[Stored items]
┏━━
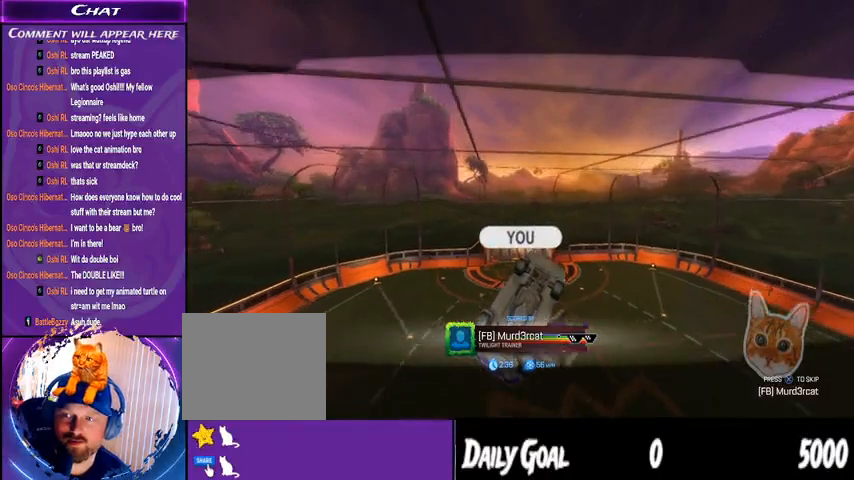
Gameplay with a controller (PlayStation layout); each line is a JSON object with the inputs held at the frame after it. "events" lists button and stick changes between this image and that frame as [ms after this image, input, new state], when the widget could be followed in between. Not read: HOME SELECT.
{"buttons": ["R2"], "left_stick": "center", "right_stick": "center", "events": []}
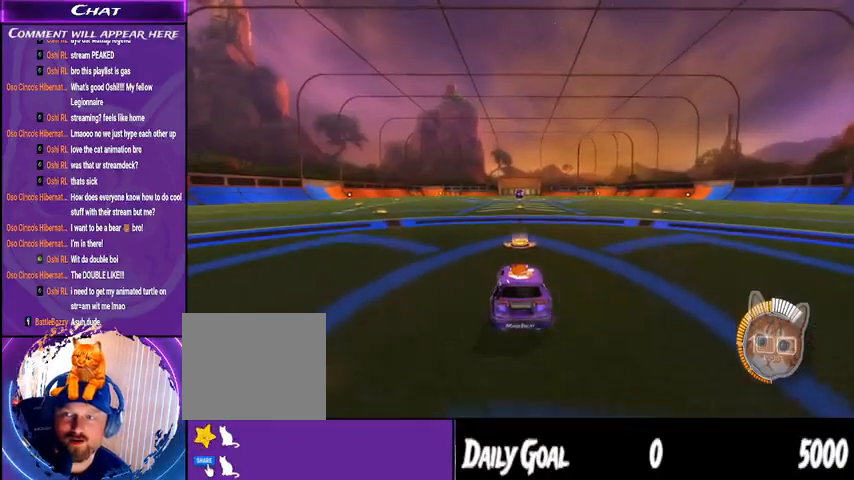
{"buttons": ["R2"], "left_stick": "center", "right_stick": "center", "events": []}
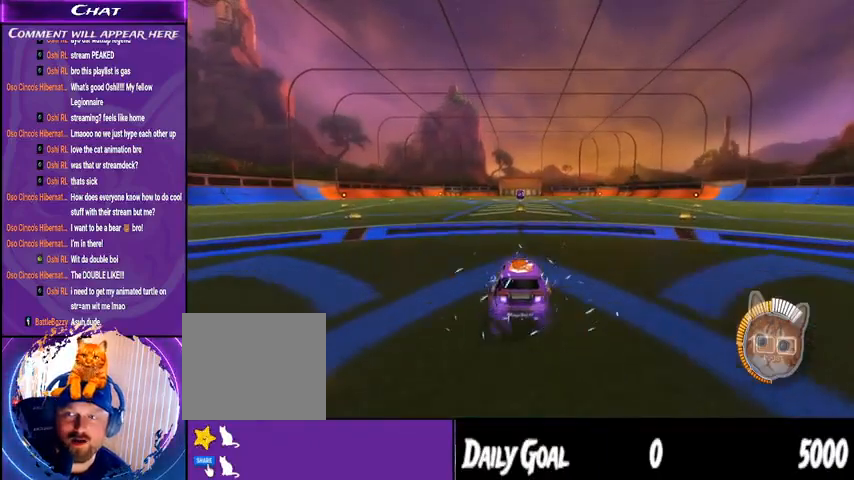
{"buttons": ["R2"], "left_stick": "center", "right_stick": "center", "events": []}
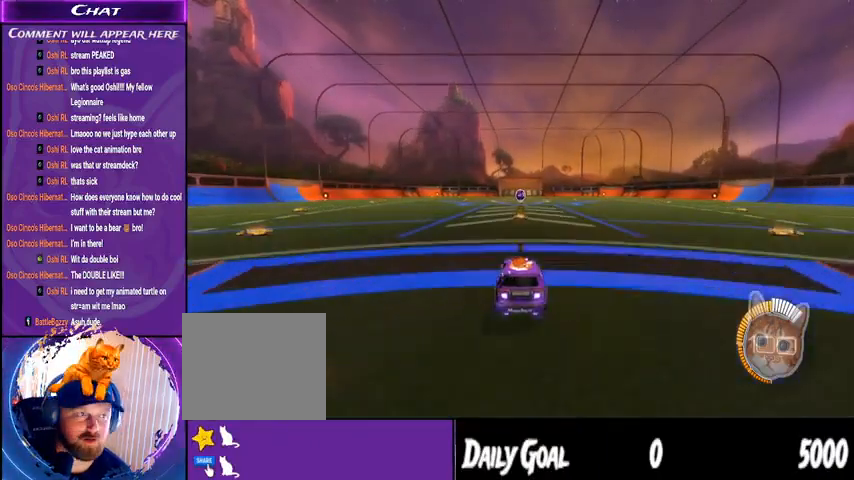
{"buttons": ["R1", "R2"], "left_stick": "right", "right_stick": "center", "events": [[100, "TRIANGLE", "down"], [233, "TRIANGLE", "up"], [433, "left_stick", "right"], [500, "R1", "down"]]}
┗━━
- _Task prompt_
Restate the entries verbatim and exclude any pictures.

- _Response to this task_
Gameplay with a controller (PlayStation layout); each line is a JSON object with the inputs held at the frame after it. "events" lists button and stick changes between this image and that frame as [ms after this image, input, new state], when the widget could be followed in between. Not read: HOME SELECT.
{"buttons": ["R2"], "left_stick": "center", "right_stick": "center", "events": []}
{"buttons": ["R2"], "left_stick": "center", "right_stick": "center", "events": []}
{"buttons": ["R2"], "left_stick": "center", "right_stick": "center", "events": []}
{"buttons": ["R1", "R2"], "left_stick": "right", "right_stick": "center", "events": [[100, "TRIANGLE", "down"], [233, "TRIANGLE", "up"], [433, "left_stick", "right"], [500, "R1", "down"]]}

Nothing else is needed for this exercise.